◆ **Supplied data**

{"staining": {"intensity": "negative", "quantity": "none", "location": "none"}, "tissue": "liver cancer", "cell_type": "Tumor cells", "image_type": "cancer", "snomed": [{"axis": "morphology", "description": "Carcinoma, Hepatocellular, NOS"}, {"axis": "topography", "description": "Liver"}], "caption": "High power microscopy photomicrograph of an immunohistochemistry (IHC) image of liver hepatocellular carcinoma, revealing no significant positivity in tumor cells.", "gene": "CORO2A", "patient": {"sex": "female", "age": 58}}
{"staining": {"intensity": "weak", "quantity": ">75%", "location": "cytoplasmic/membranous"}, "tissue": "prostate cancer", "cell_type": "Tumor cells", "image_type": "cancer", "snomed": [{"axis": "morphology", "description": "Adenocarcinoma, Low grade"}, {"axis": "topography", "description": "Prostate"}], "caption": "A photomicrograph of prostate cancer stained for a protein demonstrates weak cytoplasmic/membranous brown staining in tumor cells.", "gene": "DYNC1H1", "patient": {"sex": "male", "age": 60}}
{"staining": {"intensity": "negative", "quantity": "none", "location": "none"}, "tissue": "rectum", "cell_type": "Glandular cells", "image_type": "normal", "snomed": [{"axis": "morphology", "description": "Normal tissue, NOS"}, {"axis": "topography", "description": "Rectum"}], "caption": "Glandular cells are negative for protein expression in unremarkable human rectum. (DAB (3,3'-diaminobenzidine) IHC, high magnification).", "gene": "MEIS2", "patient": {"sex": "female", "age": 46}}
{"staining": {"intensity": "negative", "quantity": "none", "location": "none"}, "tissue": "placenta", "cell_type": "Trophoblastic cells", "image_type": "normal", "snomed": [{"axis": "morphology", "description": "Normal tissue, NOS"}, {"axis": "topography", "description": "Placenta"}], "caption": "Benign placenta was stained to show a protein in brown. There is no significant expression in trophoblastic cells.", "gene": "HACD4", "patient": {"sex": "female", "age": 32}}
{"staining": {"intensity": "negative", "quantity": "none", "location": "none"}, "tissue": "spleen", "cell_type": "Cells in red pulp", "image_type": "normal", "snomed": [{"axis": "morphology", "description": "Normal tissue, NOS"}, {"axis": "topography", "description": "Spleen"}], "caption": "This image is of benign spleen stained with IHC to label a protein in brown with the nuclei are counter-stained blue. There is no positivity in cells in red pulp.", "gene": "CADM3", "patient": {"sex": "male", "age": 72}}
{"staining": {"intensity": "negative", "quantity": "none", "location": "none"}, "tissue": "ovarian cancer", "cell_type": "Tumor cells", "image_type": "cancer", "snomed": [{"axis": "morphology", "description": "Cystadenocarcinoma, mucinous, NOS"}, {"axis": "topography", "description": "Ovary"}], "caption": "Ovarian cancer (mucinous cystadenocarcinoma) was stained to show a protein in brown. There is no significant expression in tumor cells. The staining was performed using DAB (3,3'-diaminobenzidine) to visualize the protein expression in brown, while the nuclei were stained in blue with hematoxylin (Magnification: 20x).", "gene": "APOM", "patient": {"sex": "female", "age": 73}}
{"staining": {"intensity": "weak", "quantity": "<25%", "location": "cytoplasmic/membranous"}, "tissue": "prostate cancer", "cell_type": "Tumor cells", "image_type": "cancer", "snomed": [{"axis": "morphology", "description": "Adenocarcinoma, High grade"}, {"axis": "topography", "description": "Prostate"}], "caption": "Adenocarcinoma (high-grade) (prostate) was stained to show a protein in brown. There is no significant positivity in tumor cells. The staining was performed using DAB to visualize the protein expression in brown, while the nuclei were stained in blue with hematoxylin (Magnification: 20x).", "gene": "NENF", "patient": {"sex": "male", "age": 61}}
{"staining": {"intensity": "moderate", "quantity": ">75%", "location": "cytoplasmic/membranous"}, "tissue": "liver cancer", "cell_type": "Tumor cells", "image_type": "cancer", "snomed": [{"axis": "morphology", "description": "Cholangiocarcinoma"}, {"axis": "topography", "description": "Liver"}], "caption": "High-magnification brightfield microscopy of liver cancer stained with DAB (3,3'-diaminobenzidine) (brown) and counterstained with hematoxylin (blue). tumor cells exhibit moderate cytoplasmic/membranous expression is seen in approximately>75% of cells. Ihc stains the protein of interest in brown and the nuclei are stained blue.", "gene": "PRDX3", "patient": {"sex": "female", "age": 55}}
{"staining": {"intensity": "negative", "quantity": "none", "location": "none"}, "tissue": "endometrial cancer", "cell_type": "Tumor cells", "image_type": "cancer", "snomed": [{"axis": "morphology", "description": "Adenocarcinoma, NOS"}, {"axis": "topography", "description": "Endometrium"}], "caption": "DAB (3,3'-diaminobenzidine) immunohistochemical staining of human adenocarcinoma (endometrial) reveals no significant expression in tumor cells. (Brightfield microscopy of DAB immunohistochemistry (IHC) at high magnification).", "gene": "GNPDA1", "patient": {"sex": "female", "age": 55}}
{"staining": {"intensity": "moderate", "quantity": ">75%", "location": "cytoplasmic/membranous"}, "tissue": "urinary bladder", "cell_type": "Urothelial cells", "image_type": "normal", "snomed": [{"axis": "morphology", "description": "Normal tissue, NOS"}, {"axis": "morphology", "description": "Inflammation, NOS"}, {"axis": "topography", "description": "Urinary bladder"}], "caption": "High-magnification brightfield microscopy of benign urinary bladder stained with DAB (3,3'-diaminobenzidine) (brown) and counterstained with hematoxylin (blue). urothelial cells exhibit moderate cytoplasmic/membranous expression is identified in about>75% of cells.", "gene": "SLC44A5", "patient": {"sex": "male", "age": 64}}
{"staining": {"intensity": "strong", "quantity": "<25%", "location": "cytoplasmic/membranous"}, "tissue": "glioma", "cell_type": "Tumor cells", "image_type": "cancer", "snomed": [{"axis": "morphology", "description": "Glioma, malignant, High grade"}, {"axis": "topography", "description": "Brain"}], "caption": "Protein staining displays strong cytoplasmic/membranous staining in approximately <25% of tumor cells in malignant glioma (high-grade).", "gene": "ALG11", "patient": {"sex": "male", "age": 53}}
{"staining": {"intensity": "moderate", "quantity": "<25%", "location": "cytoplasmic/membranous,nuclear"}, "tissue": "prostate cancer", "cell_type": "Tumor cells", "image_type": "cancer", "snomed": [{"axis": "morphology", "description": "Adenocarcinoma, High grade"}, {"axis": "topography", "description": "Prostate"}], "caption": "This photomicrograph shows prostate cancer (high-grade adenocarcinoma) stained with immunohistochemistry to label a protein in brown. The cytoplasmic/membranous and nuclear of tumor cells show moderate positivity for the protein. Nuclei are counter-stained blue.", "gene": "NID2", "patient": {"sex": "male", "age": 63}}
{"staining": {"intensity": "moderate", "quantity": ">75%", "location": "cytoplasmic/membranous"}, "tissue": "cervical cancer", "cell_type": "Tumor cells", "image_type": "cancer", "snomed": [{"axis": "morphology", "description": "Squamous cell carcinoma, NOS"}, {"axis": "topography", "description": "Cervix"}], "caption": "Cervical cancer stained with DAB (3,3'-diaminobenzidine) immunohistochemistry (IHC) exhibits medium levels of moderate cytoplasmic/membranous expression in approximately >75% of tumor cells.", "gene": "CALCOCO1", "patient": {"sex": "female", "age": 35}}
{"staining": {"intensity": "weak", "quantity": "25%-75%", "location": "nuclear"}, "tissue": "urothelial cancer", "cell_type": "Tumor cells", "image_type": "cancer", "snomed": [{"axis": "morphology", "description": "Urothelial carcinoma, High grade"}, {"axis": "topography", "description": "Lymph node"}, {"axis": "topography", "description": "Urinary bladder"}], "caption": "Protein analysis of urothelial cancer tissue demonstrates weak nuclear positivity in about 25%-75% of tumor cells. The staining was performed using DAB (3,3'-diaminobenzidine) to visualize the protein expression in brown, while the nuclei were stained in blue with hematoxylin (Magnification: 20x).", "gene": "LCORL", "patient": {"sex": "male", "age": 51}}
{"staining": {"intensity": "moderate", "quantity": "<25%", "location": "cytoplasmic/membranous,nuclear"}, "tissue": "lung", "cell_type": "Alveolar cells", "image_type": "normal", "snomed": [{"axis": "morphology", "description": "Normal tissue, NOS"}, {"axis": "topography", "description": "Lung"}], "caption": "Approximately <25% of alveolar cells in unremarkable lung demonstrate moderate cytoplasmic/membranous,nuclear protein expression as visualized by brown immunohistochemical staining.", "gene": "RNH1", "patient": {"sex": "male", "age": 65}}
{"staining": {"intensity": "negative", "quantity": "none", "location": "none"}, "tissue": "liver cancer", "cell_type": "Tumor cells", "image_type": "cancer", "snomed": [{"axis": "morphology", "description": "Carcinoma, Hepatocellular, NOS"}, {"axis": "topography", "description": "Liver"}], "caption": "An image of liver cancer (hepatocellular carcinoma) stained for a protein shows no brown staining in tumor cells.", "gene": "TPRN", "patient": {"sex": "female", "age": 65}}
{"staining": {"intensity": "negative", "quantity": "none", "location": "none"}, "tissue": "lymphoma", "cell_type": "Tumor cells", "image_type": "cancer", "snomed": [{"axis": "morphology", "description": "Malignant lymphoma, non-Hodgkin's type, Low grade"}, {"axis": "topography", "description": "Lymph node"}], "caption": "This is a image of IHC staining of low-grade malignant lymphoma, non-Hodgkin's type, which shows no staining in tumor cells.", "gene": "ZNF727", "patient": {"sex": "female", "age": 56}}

◆ **What the task requires**
Which lines in the data above contain "malignant"? Show each one.

◆ **Solution**
{"staining": {"intensity": "strong", "quantity": "<25%", "location": "cytoplasmic/membranous"}, "tissue": "glioma", "cell_type": "Tumor cells", "image_type": "cancer", "snomed": [{"axis": "morphology", "description": "Glioma, malignant, High grade"}, {"axis": "topography", "description": "Brain"}], "caption": "Protein staining displays strong cytoplasmic/membranous staining in approximately <25% of tumor cells in malignant glioma (high-grade).", "gene": "ALG11", "patient": {"sex": "male", "age": 53}}
{"staining": {"intensity": "negative", "quantity": "none", "location": "none"}, "tissue": "lymphoma", "cell_type": "Tumor cells", "image_type": "cancer", "snomed": [{"axis": "morphology", "description": "Malignant lymphoma, non-Hodgkin's type, Low grade"}, {"axis": "topography", "description": "Lymph node"}], "caption": "This is a image of IHC staining of low-grade malignant lymphoma, non-Hodgkin's type, which shows no staining in tumor cells.", "gene": "ZNF727", "patient": {"sex": "female", "age": 56}}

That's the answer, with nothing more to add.